“At its best, activism is a form of healing. It is about what we do and how we show up in the world. It is about learning and expression of regard, compassion and love.” –Resmaa Menaken.

I have been watching events unfold over the last week with angst, outrage, grief, sadness, confusion, and having intense conversations with multiple people. Mostly, I’ve been more deeply examining how systems of fear and oppression still operate widely in our culture, and also within me, despite my best intentions.

I’m writing today, because I have been inspired by the work that Dr. Claudia Consolati offers in her Women Speak Up Project, and have been taking to heart a wide variety of voices including those by Rachel Rodgers, Resmaa Menaken, Tayo Rockson, and Tererai Trent, to name only a few. Today’s writing represents my imperfect synthesis of many voices, and I highly encourage you to follow the various links provided in this blog to the richness of conversation that is already happening in our cultures.

*Given data*
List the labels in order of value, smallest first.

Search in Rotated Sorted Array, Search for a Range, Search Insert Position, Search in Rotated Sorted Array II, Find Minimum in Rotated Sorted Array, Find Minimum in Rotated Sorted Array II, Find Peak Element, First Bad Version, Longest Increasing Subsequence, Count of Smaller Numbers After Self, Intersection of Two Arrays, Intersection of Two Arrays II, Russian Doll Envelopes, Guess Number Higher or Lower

*Work to complete*
Quote the reflection on activism and oppression above in full, word for word.

*Result of this task*
“At its best, activism is a form of healing. It is about what we do and how we show up in the world. It is about learning and expression of regard, compassion and love.” –Resmaa Menaken.

I have been watching events unfold over the last week with angst, outrage, grief, sadness, confusion, and having intense conversations with multiple people. Mostly, I’ve been more deeply examining how systems of fear and oppression still operate widely in our culture, and also within me, despite my best intentions.

I’m writing today, because I have been inspired by the work that Dr. Claudia Consolati offers in her Women Speak Up Project, and have been taking to heart a wide variety of voices including those by Rachel Rodgers, Resmaa Menaken, Tayo Rockson, and Tererai Trent, to name only a few. Today’s writing represents my imperfect synthesis of many voices, and I highly encourage you to follow the various links provided in this blog to the richness of conversation that is already happening in our cultures.